Flourish & Framework
- nyallure1
- Nov 22, 2025
- 3 min read
Florentina Leitner's SS26 collection feels like a celebration of the "flourishing self" — one where fantasy dances with precision, where floral motifs and playful imagination are underpinned by exact tailoring and sustainable practice. The designer, educated at the Royal Academy of Antwerp and with a background at Dries Van Noten, has built a signature that balances romance and structure, and this season it seems she leans into both with renewed confidence.
The theme this season (as noted in interviews) channels what Leitner describes as "girls just wanna have fun," invoking beachy escapes, statement silhouettes, joy, and feminine energy, without losing regard for craftsmanship or detail.

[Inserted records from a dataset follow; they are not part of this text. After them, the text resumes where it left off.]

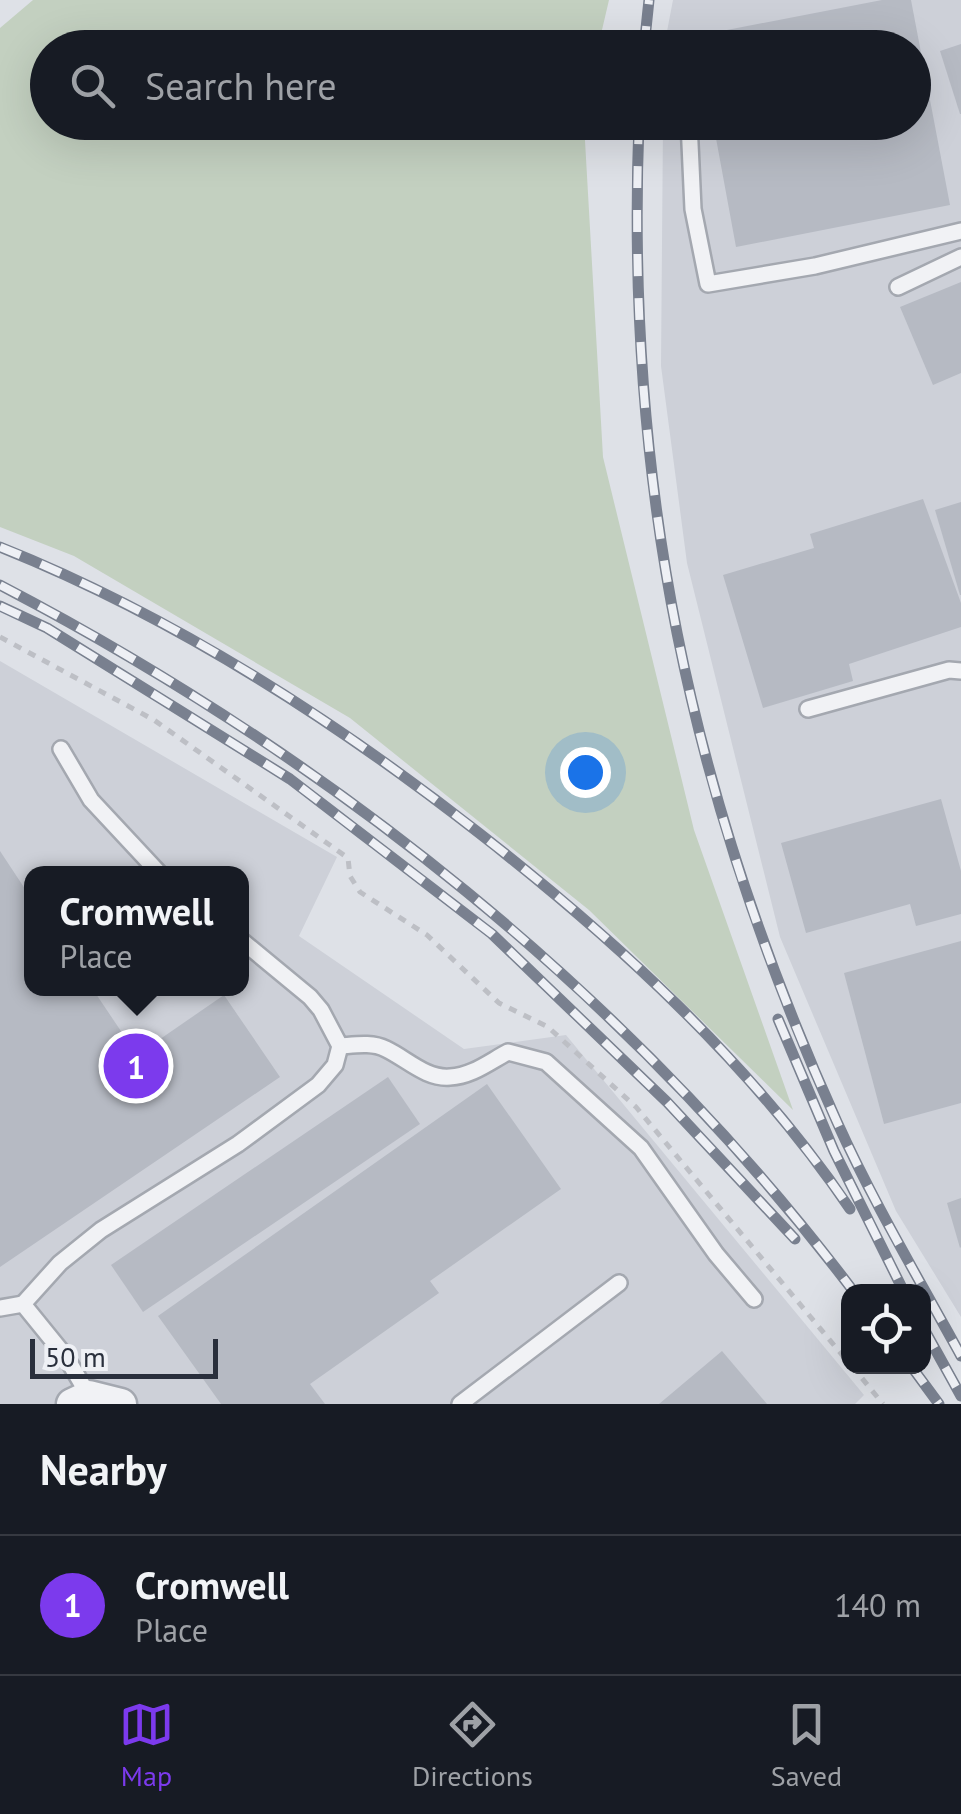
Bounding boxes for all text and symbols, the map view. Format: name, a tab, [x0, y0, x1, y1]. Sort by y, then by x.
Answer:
search box	[30, 30, 931, 140]
icon: search	[65, 58, 120, 113]
text: Search here	[145, 61, 337, 110]
your location	[560, 747, 611, 798]
popup	[24, 866, 249, 996]
text: Cromwell	[60, 886, 213, 935]
text: Place	[60, 935, 133, 977]
pin: 1	[104, 1028, 168, 1104]
map controls	[841, 1284, 931, 1374]
button: locate	[841, 1284, 931, 1374]
scale bar	[30, 1334, 218, 1378]
text: 50 m	[45, 1338, 106, 1375]
text: Nearby	[40, 1442, 167, 1497]
text: Cromwell	[135, 1560, 289, 1609]
text: 1	[63, 1584, 82, 1626]
text: 140 m	[834, 1584, 921, 1626]
text: Place	[135, 1609, 208, 1651]
tab: Map	[119, 1697, 174, 1794]
tab: Directions	[412, 1697, 533, 1794]
tab: Saved	[771, 1697, 842, 1794]

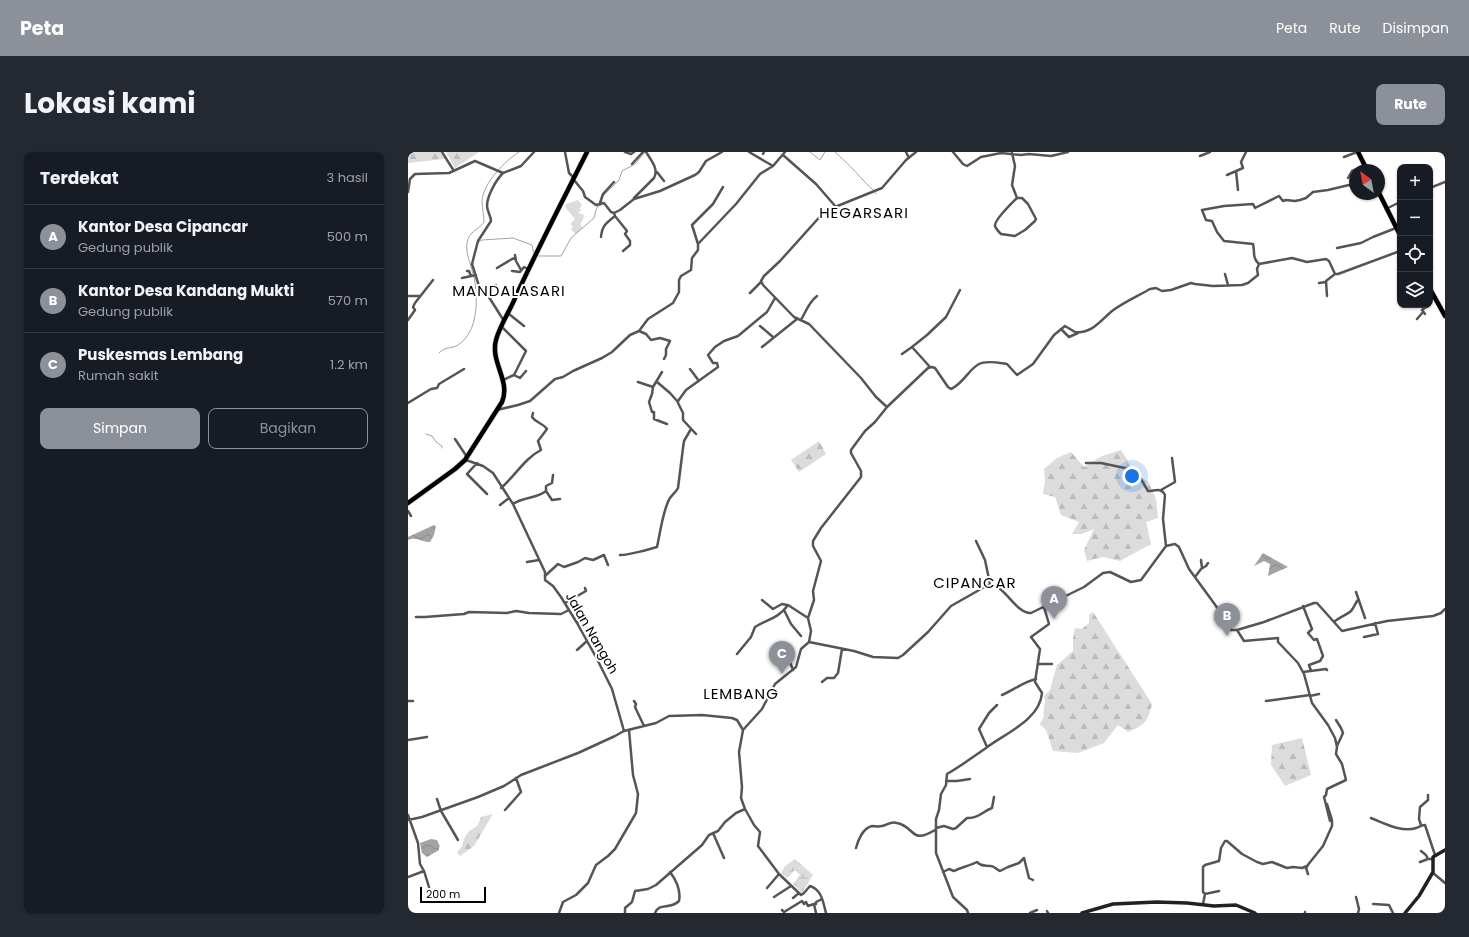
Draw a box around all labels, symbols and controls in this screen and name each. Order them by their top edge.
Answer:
text: Peta [20,15,64,42]
text: Peta [1276,18,1307,38]
text: Rute [1329,18,1361,38]
text: Disimpan [1383,18,1449,38]
text: Lokasi kami [24,84,196,123]
button: Rute [1376,84,1445,125]
north arrow [1349,164,1385,200]
map controls [1397,164,1433,308]
button: + [1397,164,1433,200]
text: Terdekat [40,166,119,190]
text: 3 hasil [327,168,368,187]
button: − [1397,200,1433,236]
district label: HEGARSARI [819,202,909,223]
text: Kantor Desa Cipancar [78,216,248,237]
text: A [48,227,58,246]
text: 500 m [327,227,368,246]
button: locate [1397,236,1433,272]
text: Gedung publik [78,238,173,257]
button: layers [1397,272,1433,308]
text: Kantor Desa Kandang Mukti [78,280,294,301]
district label: MANDALASARI [452,280,566,301]
text: B [49,291,57,310]
text: 570 m [328,291,368,310]
text: Gedung publik [78,302,173,321]
text: Puskesmas Lembang [78,344,243,365]
text: C [48,355,58,374]
text: 1.2 km [330,355,368,374]
text: Rumah sakit [78,366,158,385]
button: Simpan [40,408,200,449]
button: Bagikan [208,408,368,449]
your location [1122,466,1142,486]
district label: CIPANCAR [933,572,1017,593]
pin: A [1041,586,1067,619]
street label: Jalan Nangoh [561,589,623,677]
pin: B [1214,603,1240,636]
pin: C [769,641,795,674]
district label: LEMBANG [703,683,779,704]
scale bar [420,885,486,904]
text: 200 m [426,886,460,902]

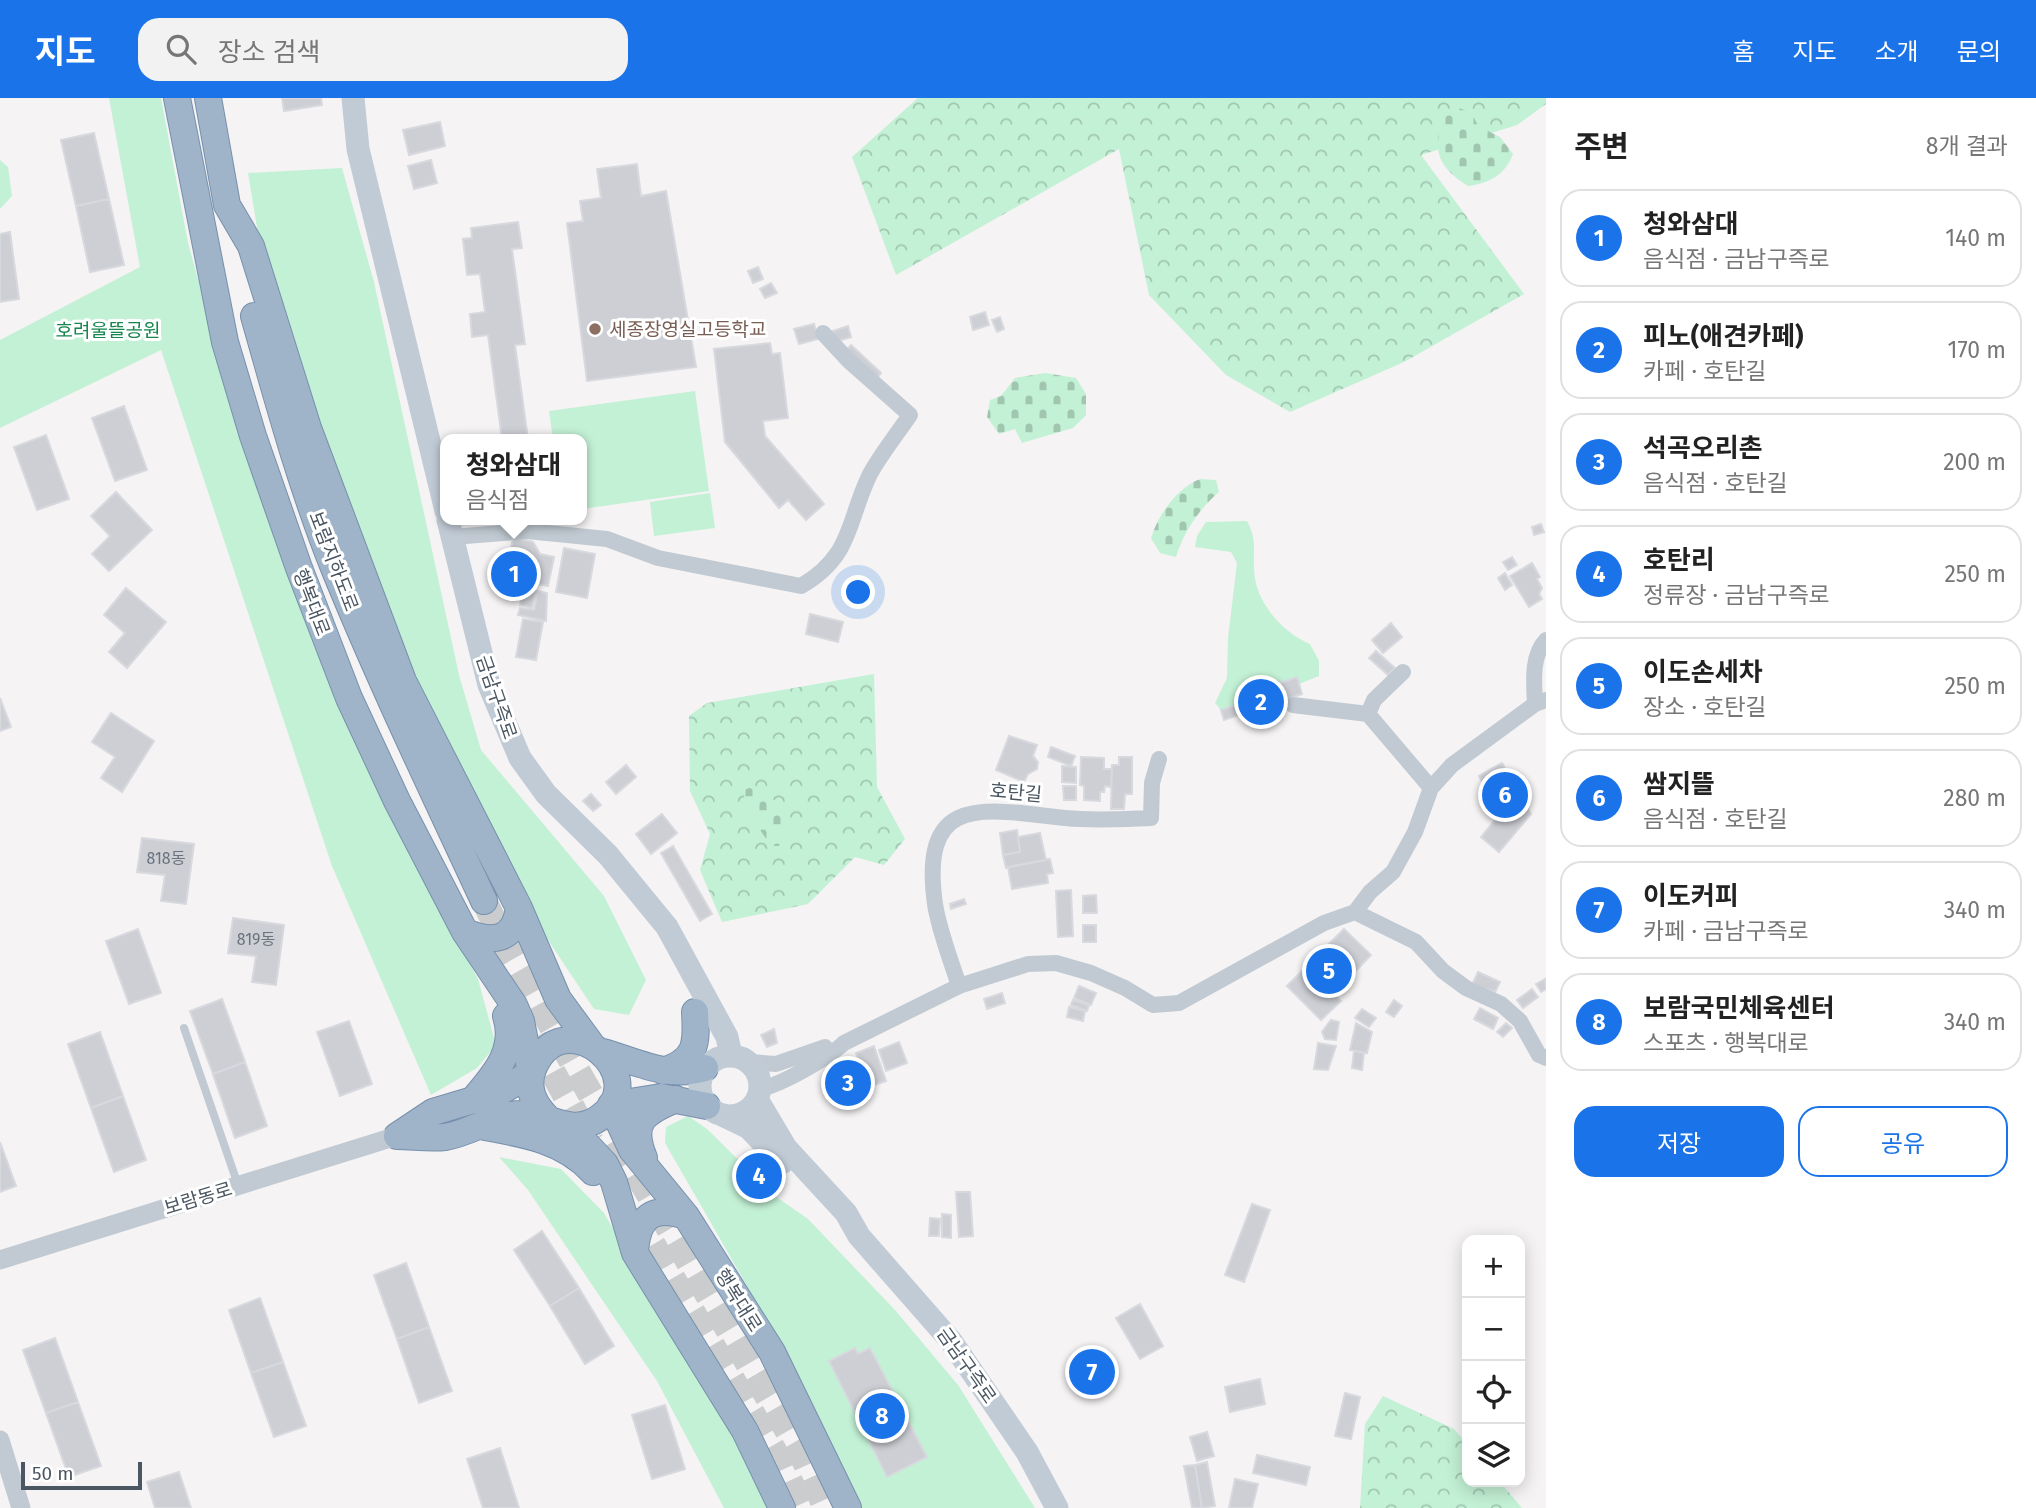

True to Leitner's style, SS26 plays heavily with surface: laser-cut detail, 3-D floral appliqués, and daring mixing of fabrics. The juxtaposition of delicate, sculpted florals with more grounded fabrics (maybe deadstock cottons or responsibly sourced materials) suggests an oscillation between dream and real-world wearability. Leitner's commitment to using eco-friendly and deadstock fabrics, plus collaborations with artisan ateliers, continues to give her work both emotional and ethical weight.
Architectural elements lurk under the florals: structured bodices, precise seams, panel work. These are not overwhelmed by ornament; the decorative flourishes enhance rather than dominate. The cut-lines are often clean, framing the body, then letting frills, flowers, and playful details spill outward.
Leitner seems to build a staircase of mood: early pieces more reserved and structured; later looks more playful, light, flowy. There is a beach-y breath to the collection-swimsuit references, lighter drapes, relaxed yet charged forms. The silhouettes appear made for movement and breathe; a mix of fitted waists, soft skirts, maybe slip-dresses or asymmetric hems that flirt with sun and breeze.
The emotional tone is optimism. It is joy rooted in specificity—joy in detail, joy in craftsmanship, joy in being seen. It is not ostentation but confidence, a feminine exuberance that accepts both softness and strength. Leitner's quote about wanting to create garments that allow people to feel "safe, sexy, or inspired" comes through.
The visual harmony between bold floral 3-D detail and clean structural elements. Leitner manages to avoid looking either over-ornamented or clinical; there's a middle ground which feels both decorative and wearable.
Sustained attention to sustainable sourcing and craftsmanship. For a rising designer, grounding fantasy in responsible material and atelier work gives the collection depth and credibility. The playful undertones ("girls just wanna have fun") balance seriousness with delight. Moments of whimsy—beachwear echoes, statement florals—bring life to the collection without undercutting its precision.
Achieving precision with 3-D florals and complex textures is difficult; in less controlled settings (e.g. retail or in transit), details risk losing clarity or becoming cumbersome. Balancing play with structure is delicate. Too much of either, and the collection might tilt toward feeling costume-like or too stiff; getting that tension right is key. Some pieces that lean heavily into fantasy may be amazing in editorial contexts but less frequently worn. The success may depend on how many "everyday" moments (that one slip, that one blouse, that one tailored trouser) there are to anchor the more dramatic looks.
Florentina Leitner SS26 is a blossoming moment: the house feels more confident in its storytelling, more assured in its dualities—play and precision, fantasy and structure, sustainability and style. It doesn't demand spectacle. It invites discovery: in laser-cut edges, in the light caught on petals, in how a bodice holds, or a skirt lifts.
In a Paris season many want loud gestures, Leitner offers something quieter but resonant. Her vocabulary of florals, texture, and joyous energy may not shout—but it lingers. This collection feels like marking presence: beauty in growth, in detail, in craft.